Emotional Supporters often Use Multiple Strategies in a Single Turn
Xin Bai, Guanyi Chen, Tingting He, Chenlian Zhou, Yu Liu
TL;DR
This work reveals that emotional supporters often deploy multiple strategies within a single turn, a pattern overlooked by prior ESC task formulations. By analyzing the ESConv dataset, the authors redefine the ESC task to generate complete strategy–utterance sequences in a single supporter turn, and preprocess ESConv into variants for training models that explicitly model consecutive strategy usage. They evaluate three supervised approaches (MCC, MTL, CP) and prompt-based LLMs, finding that, under the refined task, LLMs (notably GPT-4o and DeepSeek-R1) outperform both supervised models and human supporters in human evaluations, while CP best captures exact strategy sequences and EMR/LR. These results challenge prior claims about LLM limitations in ESC and demonstrate that task formulation critically shapes model performance, with LLMs showing strong holistic support capabilities, including asking questions and offering concrete suggestions. The work highlights new evaluation metrics (EMR, LR, ALD) tailored to multi-strategy generation and suggests future work in robust, multi-turn, expert-evaluated assessments.
Abstract
Emotional Support Conversations (ESC) are crucial for providing empathy, validation, and actionable guidance to individuals in distress. However, existing definitions of the ESC task oversimplify the structure of supportive responses, typically modelling them as single strategy-utterance pairs. Through a detailed corpus analysis of the ESConv dataset, we identify a common yet previously overlooked phenomenon: emotional supporters often employ multiple strategies consecutively within a single turn. We formally redefine the ESC task to account for this, proposing a revised formulation that requires generating the full sequence of strategy-utterance pairs given a dialogue history.
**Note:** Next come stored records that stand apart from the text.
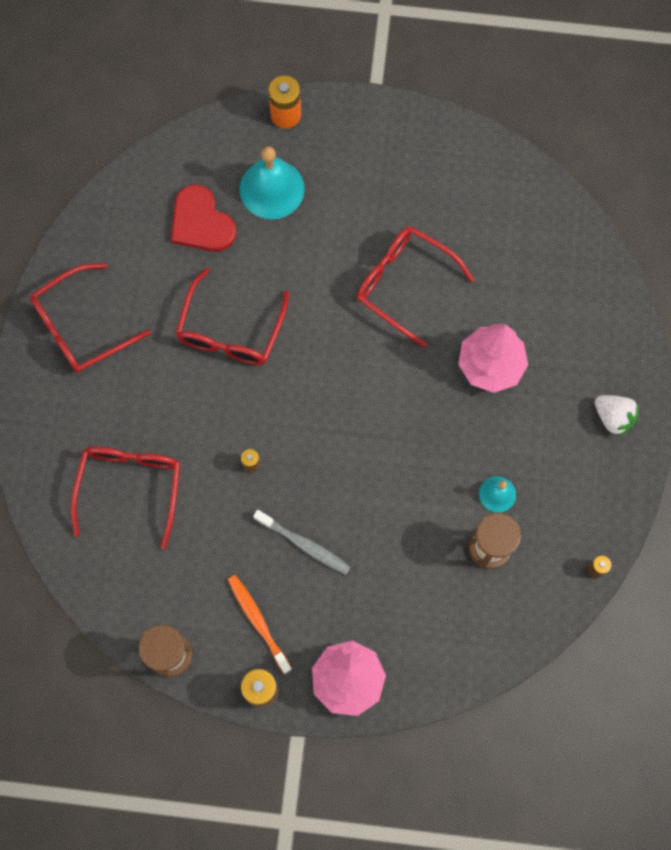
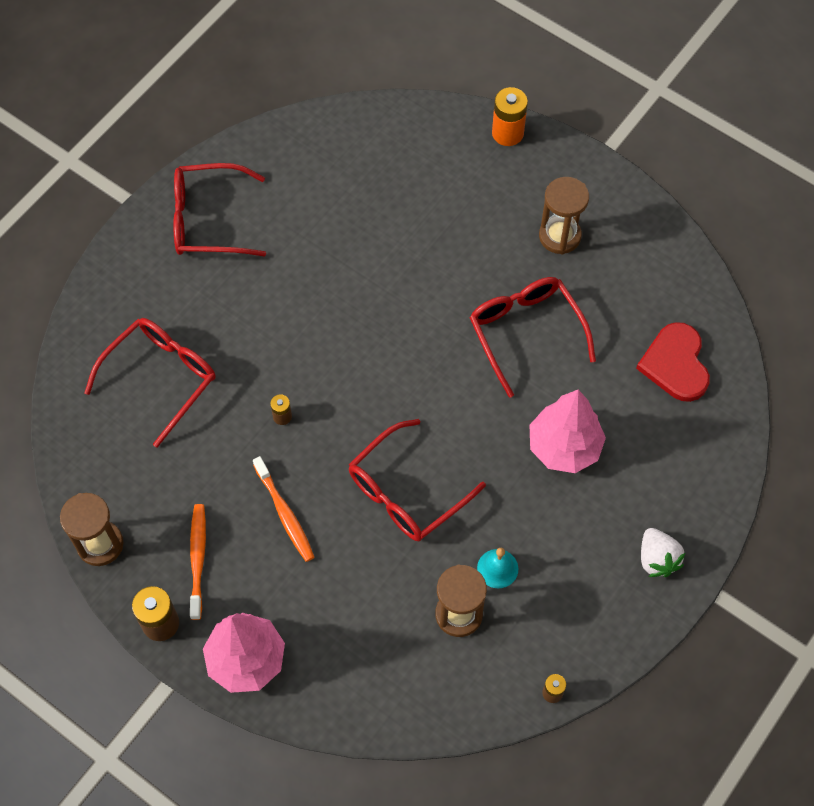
camera: 30 degrees right, 10 degrees down
(201, 222) = (372, 186): red heart -> red heart (675, 364)
(230, 331) = (338, 291): red glasses -> red glasses (406, 492)
(272, 189) = (454, 189): turquoise bell -> none
(304, 544) = (285, 514): grey toothbrush -> orange toothbrush
(382, 185) = (559, 236): none -> brown hourglass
To facilitate this refined task, we introduce several modelling approaches, including supervised deep learning models and large language models. Our experiments show that, under this redefined task, state-of-the-art LLMs outperform both supervised models and human supporters. Notably, contrary to some earlier findings, we observe that LLMs frequently ask questions and provide suggestions, demonstrating more holistic support capabilities.